À l’image de toute problématique d’échelle mondiale, comme le changement climatique par exemple, l’organisation de la prévention et de la gestion des risques doit être multilatérale et aligner les objectifs des États en la matière.

S’agissant de la nouvelle étape indispensable qui est celle d’un portage politique de l’approche « une seule santé », il semble évident que la France, par son histoire sanitaire et par ses réseaux d’excellence a un rôle privilégié à jouer, un rôle de catalyseur, un rôle de chef de filât.

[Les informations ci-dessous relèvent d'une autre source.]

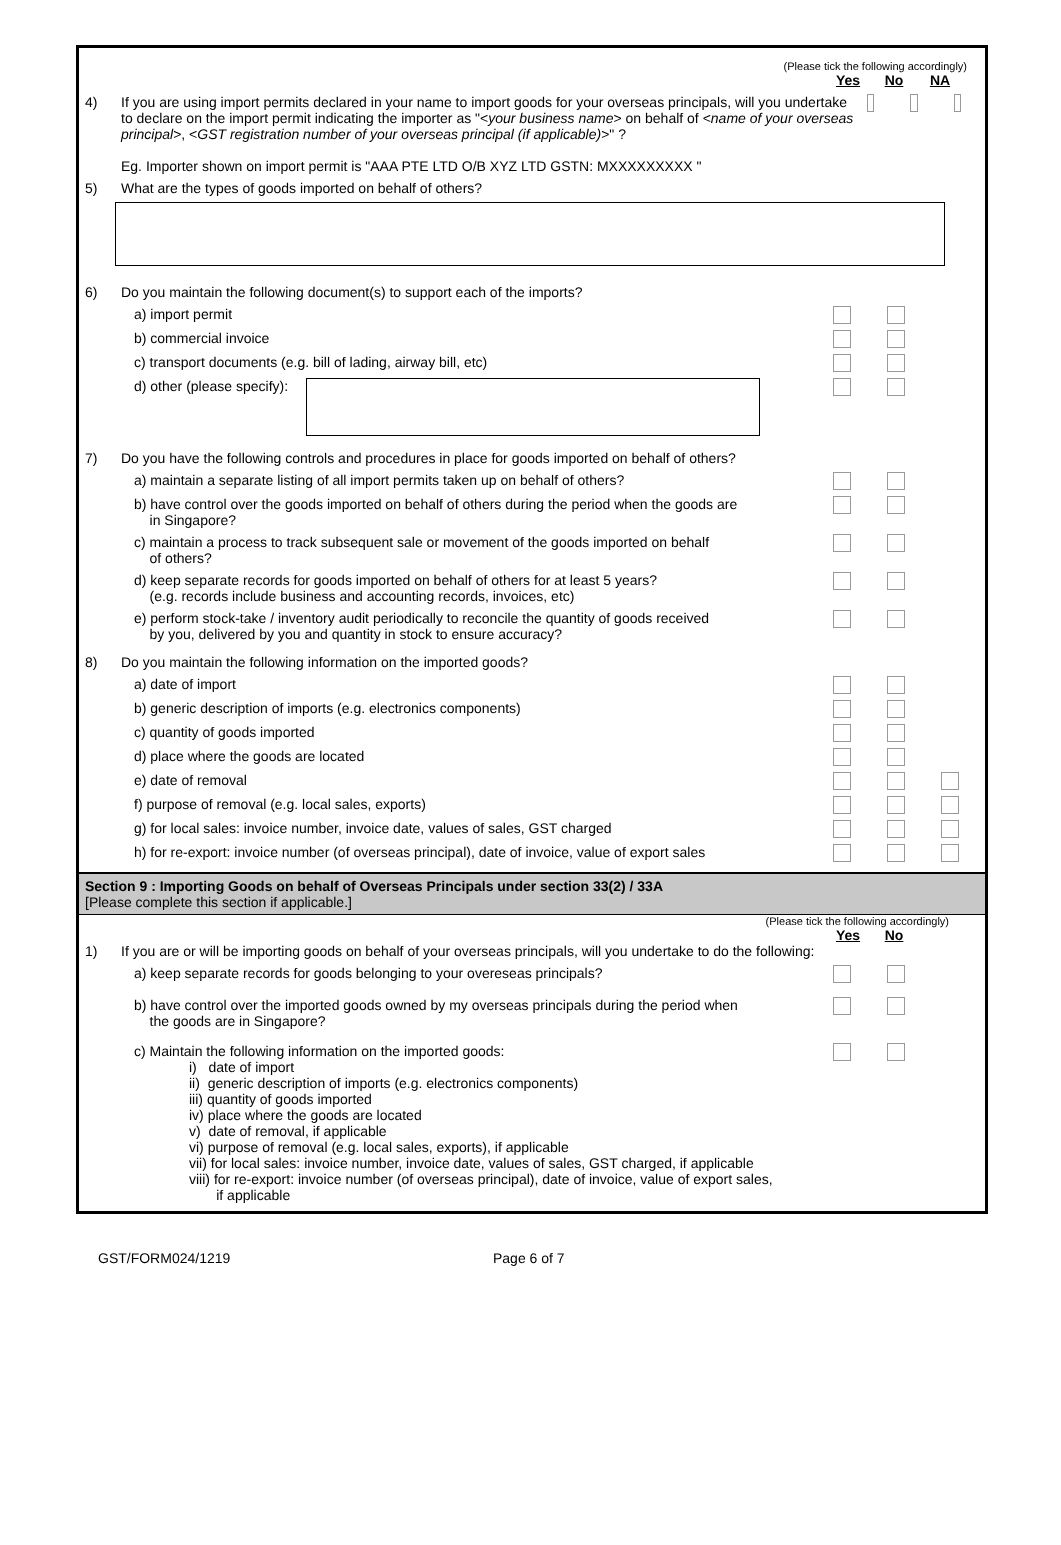(Please tick the following accordingly)
Yes No NA
4) If you are using import permits declared in your name to import goods for your overseas principals, will you undertake to declare on the import permit indicating the importer as "<your business name> on behalf of <name of your overseas principal>, <GST registration number of your overseas principal (if applicable)>" ?
Eg. Importer shown on import permit is "AAA PTE LTD O/B XYZ LTD GSTN: MXXXXXXXXX "
5) What are the types of goods imported on behalf of others?
6) Do you maintain the following document(s) to support each of the imports?
a) import permit
b) commercial invoice
c) transport documents (e.g. bill of lading, airway bill, etc)
d) other (please specify):
7) Do you have the following controls and procedures in place for goods imported on behalf of others?
a) maintain a separate listing of all import permits taken up on behalf of others?
b) have control over the goods imported on behalf of others during the period when the goods are
in Singapore?
c) maintain a process to track subsequent sale or movement of the goods imported on behalf
of others?
d) keep separate records for goods imported on behalf of others for at least 5 years?
(e.g. records include business and accounting records, invoices, etc)
e) perform stock-take / inventory audit periodically to reconcile the quantity of goods received
by you, delivered by you and quantity in stock to ensure accuracy?
8) Do you maintain the following information on the imported goods?
a) date of import
b) generic description of imports (e.g. electronics components)
c) quantity of goods imported
d) place where the goods are located
e) date of removal
f) purpose of removal (e.g. local sales, exports)
g) for local sales: invoice number, invoice date, values of sales, GST charged
h) for re-export: invoice number (of overseas principal), date of invoice, value of export sales
Section 9 : Importing Goods on behalf of Overseas Principals under section 33(2) / 33A
[Please complete this section if applicable.]
(Please tick the following accordingly)
Yes No
1) If you are or will be importing goods on behalf of your overseas principals, will you undertake to do the following:
a) keep separate records for goods belonging to your overeseas principals?
b) have control over the imported goods owned by my overseas principals during the period when
the goods are in Singapore?
c) Maintain the following information on the imported goods:
i) date of import
ii) generic description of imports (e.g. electronics components)
iii) quantity of goods imported
iv) place where the goods are located
v) date of removal, if applicable
vi) purpose of removal (e.g. local sales, exports), if applicable
vii) for local sales: invoice number, invoice date, values of sales, GST charged, if applicable
viii) for re-export: invoice number (of overseas principal), date of invoice, value of export sales,
if applicable
GST/FORM024/1219 Page 6 of 7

Que le France accepte de prendre à son compte ce rôle de chef de filât pour impulser une structuration internationale de politique intégrée du concept « d’une seule santé » c’est tout l’objet de la présente proposition de résolution.


proposition de rÉsolution

Article unique

L’Assemblée nationale,

Vu l’article 34‑1 de la Constitution,

Vu l’article 136 du Règlement de l’Assemblée nationale,

Considérant que le constat de la nécessité absolue d’appréhender, simultanément, santé humaine, diversité génétique des animaux, techniques d’élevage, commercialisation des volailles, migrations des oiseaux sauvages et écologie des virus, remonte à 2003, lors de l’expansion mondiale de l’épizootie d’influenza aviaire hautement pathogène qui a depuis touché soixante‑trois pays ;

Considérant toutefois que la prise de conscience mondiale de l’importance de gérer ces types de crises nouvelles à un niveau réellement global, n’a pas été suivie d’assez d’effets pour nous permettre d’anticiper et de prévenir la pandémie du SARS‑CoV‑2, et de nous doter d’un dispositif commun de gestion de crise, tant sur le plan sanitaire, qu’économique et environnemental ;

Considérant que si les différents acteurs de santé humaine et animale ont bien été amenés à se coordonner et à penser ensemble les moyens de lutte ; un renforcement de la coordination entre l’Organisation mondiale de la santé, l’Organisation mondiale de la santé animale et l’Organisation pour l’alimentation et l’agriculture, le Programme des Nations unies pour l’environnement et les instances environnementales, avec la tenue de réunions tripartites annuelles et l’adoption de normes conjointes et la mise en place des réseaux communs d’expertise, une accélération de cette coopération s’agissant de la recherche, de l’anticipation et de la gestion des crises est indispensable ;

Considérant que la crise sanitaire du covid‑19 a mis en évidence les limites de l’approche conventionnelle et cloisonnée des maladies infectieuses interactions entre les santés humaine, animale et environnementale ;

Considérant que la France est en mesure de jouer un rôle privilégié du fait de l’implantation mondiale d’un réseau sanitaire d’excellence envié, à commencer par le réseau des Instituts Pasteur, fort de vingt‑quatre établissements, répartis sur les cinq continents qui constitue une structure unique au monde dans le domaine de la santé humaine, assurant une mission de veille microbiologique à l’échelle internationale ;

Considérant que l’Institut de recherche pour le développement est présent dans une cinquantaine de pays, que le Centre international de recherche agronomique pour le développement dispose, quant à lui, d’un réseau mondial de partenaires et de douze directions régionales, à partir desquelles il mène des activités de coopération avec plus de quatre‑vingt‑dix pays dans les domaines des sciences du vivant, des sciences sociales et des sciences de l’ingénieur appliquées à l’agriculture et à l’alimentation ;

Considérant que la forte présence de la France sur la scène internationale, à travers sa participation aux instruments multilatéraux et, sa capacité de négociation lors des rencontres internationales et de l’animation des conventions internationales, qui la prédestine à porter, au niveau international, un plaidoyer pour le concept « d’une seule santé » ;

Invite le Gouvernement à agir en faveur d’une plus forte coopération internationale qui, au‑delà d’un réseau de vigilance, d’une mutualisation de moyens, d’un partage de connaissances et des retours d’expériences, au‑delà de la mobilisation des grandes organisations internationales concernées, sous l’égide du Secrétariat général des Nations unies, permettra de faire émerger une politique commune et intégrée de mise en œuvre du concept transdisciplinaire d’une seule santé, décloisonnant santé humaine, santé animale et santé environnementale.